I always find it helpful to look at these photos when I am really angry with them both. (Often.)  It reminds me that Pride Goeth Before a Fall and all that crap.  Sort of like what T.S. Eliot says in (the world’s greatest poem, I’d argue) The Waste Land, about “O you who turn the wheel and look windward,/ Consider Phlebas, who was once handsome and tall as you.” 
Guy, for one, has quite a gut now that he’s in middle age, and even though he tries to suck it in and stand tall, nothing except maybe a million crunches a day plus bariatric surgery would repair the damage.  I know their little delusion, their little folie à deux, cannot last all that long, and eventually they will be unmasked, perhaps by me, perhaps by someone else.  Maxine will morph from domestic goddess and super-talented-at-everything person to Madame Defarge hunkered over her crappy stocking next to the guillotine, and Guy will be revealed for the Wizard of Oz he is, the world’s biggest fake, whose jollies now are porn on the Internet (like he thinks no one knows about this!) and the admiration of a few pathetic graduate students who have the bad luck to be his advisees.

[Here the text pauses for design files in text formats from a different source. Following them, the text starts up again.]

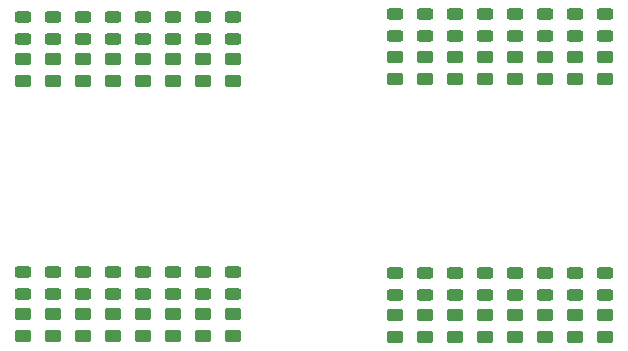
<source format=gbr>
%TF.GenerationSoftware,KiCad,Pcbnew,8.0.8*%
%TF.CreationDate,2025-02-03T13:00:51-08:00*%
%TF.ProjectId,ArduinoExpander,41726475-696e-46f4-9578-70616e646572,rev?*%
%TF.SameCoordinates,Original*%
%TF.FileFunction,Paste,Top*%
%TF.FilePolarity,Positive*%
%FSLAX46Y46*%
G04 Gerber Fmt 4.6, Leading zero omitted, Abs format (unit mm)*
G04 Created by KiCad (PCBNEW 8.0.8) date 2025-02-03 13:00:51*
%MOMM*%
%LPD*%
G01*
G04 APERTURE LIST*
G04 Aperture macros list*
%AMRoundRect*
0 Rectangle with rounded corners*
0 $1 Rounding radius*
0 $2 $3 $4 $5 $6 $7 $8 $9 X,Y pos of 4 corners*
0 Add a 4 corners polygon primitive as box body*
4,1,4,$2,$3,$4,$5,$6,$7,$8,$9,$2,$3,0*
0 Add four circle primitives for the rounded corners*
1,1,$1+$1,$2,$3*
1,1,$1+$1,$4,$5*
1,1,$1+$1,$6,$7*
1,1,$1+$1,$8,$9*
0 Add four rect primitives between the rounded corners*
20,1,$1+$1,$2,$3,$4,$5,0*
20,1,$1+$1,$4,$5,$6,$7,0*
20,1,$1+$1,$6,$7,$8,$9,0*
20,1,$1+$1,$8,$9,$2,$3,0*%
G04 Aperture macros list end*
%ADD10RoundRect,0.243750X0.456250X-0.243750X0.456250X0.243750X-0.456250X0.243750X-0.456250X-0.243750X0*%
%ADD11RoundRect,0.250000X-0.450000X0.262500X-0.450000X-0.262500X0.450000X-0.262500X0.450000X0.262500X0*%
G04 APERTURE END LIST*
D10*
%TO.C,D23*%
X104140000Y-91791000D03*
X104140000Y-89916000D03*
%TD*%
D11*
%TO.C,R9*%
X87884000Y-71835000D03*
X87884000Y-73660000D03*
%TD*%
D10*
%TO.C,D5*%
X77724000Y-91684000D03*
X77724000Y-89809000D03*
%TD*%
D11*
%TO.C,R3*%
X82804000Y-93415000D03*
X82804000Y-95240000D03*
%TD*%
%TO.C,R10*%
X85344000Y-71835000D03*
X85344000Y-73660000D03*
%TD*%
%TO.C,R22*%
X106680000Y-93472000D03*
X106680000Y-95297000D03*
%TD*%
%TO.C,R4*%
X80264000Y-93415000D03*
X80264000Y-95240000D03*
%TD*%
D10*
%TO.C,D18*%
X116840000Y-91791000D03*
X116840000Y-89916000D03*
%TD*%
D11*
%TO.C,R27*%
X114300000Y-71628000D03*
X114300000Y-73453000D03*
%TD*%
D10*
%TO.C,D29*%
X109220000Y-67965000D03*
X109220000Y-69840000D03*
%TD*%
%TO.C,D22*%
X106680000Y-91791000D03*
X106680000Y-89916000D03*
%TD*%
D11*
%TO.C,R26*%
X116840000Y-71628000D03*
X116840000Y-73453000D03*
%TD*%
%TO.C,R19*%
X114300000Y-93472000D03*
X114300000Y-95297000D03*
%TD*%
D10*
%TO.C,D6*%
X75184000Y-91684000D03*
X75184000Y-89809000D03*
%TD*%
%TO.C,D7*%
X72644000Y-91684000D03*
X72644000Y-89809000D03*
%TD*%
%TO.C,D1*%
X87884000Y-91684000D03*
X87884000Y-89809000D03*
%TD*%
D11*
%TO.C,R2*%
X85344000Y-93415000D03*
X85344000Y-95240000D03*
%TD*%
D10*
%TO.C,D28*%
X111760000Y-67965000D03*
X111760000Y-69840000D03*
%TD*%
D11*
%TO.C,R5*%
X77724000Y-93415000D03*
X77724000Y-95240000D03*
%TD*%
%TO.C,R20*%
X111760000Y-93472000D03*
X111760000Y-95297000D03*
%TD*%
%TO.C,R30*%
X106680000Y-71628000D03*
X106680000Y-73453000D03*
%TD*%
D10*
%TO.C,D8*%
X70104000Y-91684000D03*
X70104000Y-89809000D03*
%TD*%
D11*
%TO.C,R17*%
X119380000Y-93472000D03*
X119380000Y-95297000D03*
%TD*%
D10*
%TO.C,D13*%
X77724000Y-70104000D03*
X77724000Y-68229000D03*
%TD*%
%TO.C,D30*%
X106680000Y-67965000D03*
X106680000Y-69840000D03*
%TD*%
%TO.C,D14*%
X75184000Y-70104000D03*
X75184000Y-68229000D03*
%TD*%
%TO.C,D24*%
X101600000Y-91791000D03*
X101600000Y-89916000D03*
%TD*%
D11*
%TO.C,R29*%
X109220000Y-71628000D03*
X109220000Y-73453000D03*
%TD*%
%TO.C,R1*%
X87884000Y-93415000D03*
X87884000Y-95240000D03*
%TD*%
%TO.C,R13*%
X77724000Y-71835000D03*
X77724000Y-73660000D03*
%TD*%
D10*
%TO.C,D27*%
X114300000Y-67965000D03*
X114300000Y-69840000D03*
%TD*%
D11*
%TO.C,R15*%
X72644000Y-71835000D03*
X72644000Y-73660000D03*
%TD*%
%TO.C,R7*%
X72644000Y-93415000D03*
X72644000Y-95240000D03*
%TD*%
D10*
%TO.C,D16*%
X70104000Y-70104000D03*
X70104000Y-68229000D03*
%TD*%
%TO.C,D19*%
X114300000Y-91791000D03*
X114300000Y-89916000D03*
%TD*%
%TO.C,D2*%
X85344000Y-91684000D03*
X85344000Y-89809000D03*
%TD*%
D11*
%TO.C,R18*%
X116840000Y-93472000D03*
X116840000Y-95297000D03*
%TD*%
%TO.C,R12*%
X80264000Y-71835000D03*
X80264000Y-73660000D03*
%TD*%
%TO.C,R14*%
X75184000Y-71835000D03*
X75184000Y-73660000D03*
%TD*%
D10*
%TO.C,D17*%
X119380000Y-91791000D03*
X119380000Y-89916000D03*
%TD*%
%TO.C,D25*%
X119380000Y-69840000D03*
X119380000Y-67965000D03*
%TD*%
%TO.C,D21*%
X109220000Y-91791000D03*
X109220000Y-89916000D03*
%TD*%
D11*
%TO.C,R31*%
X104140000Y-71628000D03*
X104140000Y-73453000D03*
%TD*%
%TO.C,R28*%
X111760000Y-71628000D03*
X111760000Y-73453000D03*
%TD*%
D10*
%TO.C,D26*%
X116840000Y-67965000D03*
X116840000Y-69840000D03*
%TD*%
D11*
%TO.C,R16*%
X70104000Y-71835000D03*
X70104000Y-73660000D03*
%TD*%
%TO.C,R23*%
X104140000Y-93472000D03*
X104140000Y-95297000D03*
%TD*%
D10*
%TO.C,D11*%
X82804000Y-70104000D03*
X82804000Y-68229000D03*
%TD*%
%TO.C,D15*%
X72644000Y-68229000D03*
X72644000Y-70104000D03*
%TD*%
D11*
%TO.C,R21*%
X109220000Y-93472000D03*
X109220000Y-95297000D03*
%TD*%
D10*
%TO.C,D9*%
X87884000Y-70104000D03*
X87884000Y-68229000D03*
%TD*%
%TO.C,D12*%
X80264000Y-70104000D03*
X80264000Y-68229000D03*
%TD*%
%TO.C,D4*%
X80264000Y-91684000D03*
X80264000Y-89809000D03*
%TD*%
D11*
%TO.C,R6*%
X75184000Y-93415000D03*
X75184000Y-95240000D03*
%TD*%
%TO.C,R25*%
X119380000Y-71628000D03*
X119380000Y-73453000D03*
%TD*%
D10*
%TO.C,D3*%
X82804000Y-91684000D03*
X82804000Y-89809000D03*
%TD*%
D11*
%TO.C,R32*%
X101600000Y-71628000D03*
X101600000Y-73453000D03*
%TD*%
%TO.C,R8*%
X70104000Y-93415000D03*
X70104000Y-95240000D03*
%TD*%
D10*
%TO.C,D20*%
X111760000Y-91791000D03*
X111760000Y-89916000D03*
%TD*%
%TO.C,D10*%
X85344000Y-70104000D03*
X85344000Y-68229000D03*
%TD*%
%TO.C,D32*%
X101600000Y-67965000D03*
X101600000Y-69840000D03*
%TD*%
D11*
%TO.C,R24*%
X101600000Y-93472000D03*
X101600000Y-95297000D03*
%TD*%
D10*
%TO.C,D31*%
X104140000Y-67965000D03*
X104140000Y-69840000D03*
%TD*%
D11*
%TO.C,R11*%
X82804000Y-71835000D03*
X82804000Y-73660000D03*
%TD*%
M02*

</source>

Maxine’s hair is graying.  I told her she should have it colored and she said she wouldn’t pay anyone to do something she could do herself, and besides it was natural and why should she make it unnatural?  I said, “Because you would look twenty years younger.”  This was an exaggeration, but I deliberately exaggerated to make a point. 
“My body is very young, and my mind is ageless,” she said softly, but with great conviction.
This reminded me of how last week, when I was trying to get into the upstairs bathroom, she burst out after a shower in a cloud of steam and flung off her towel like a streaker, and ran past me, her boobs wobbling in a totally disgusting manner, laughing wildly, saying “Does this look like the body of a forty-six-year-old woman?”
Well, duh. 
“No,” I called.  “It looks like the body of an eighty-six-year-old woman who’s in really good shape.”
“You know, Barbie,” she said, knowing how much I hate that nickname, but that is part of her passive aggression, “you have no perspective on the human body.”
“That’s because I’m fat,” I said.  “Fat people think they’re normal, just like thin people think they’re fat.”
“You said it, not I.”
“It’s a fact.  Body Dysmorphic Disorder.  I don’t mind.  It’s reality.”
“You should mind.  It’s very distressing to see how much you eat.”
“So,” I said, “did you ever hear of this legend or whatever, called The Curse of the Boyfriend Sweater?”
“Don’t change the subject, Barbie.”
“I have nothing to add to your observation.  Did you ever hear of this legend?”
“Yes.  Why?  Do you have a boyfriend?  Are you going to knit him a sweater?”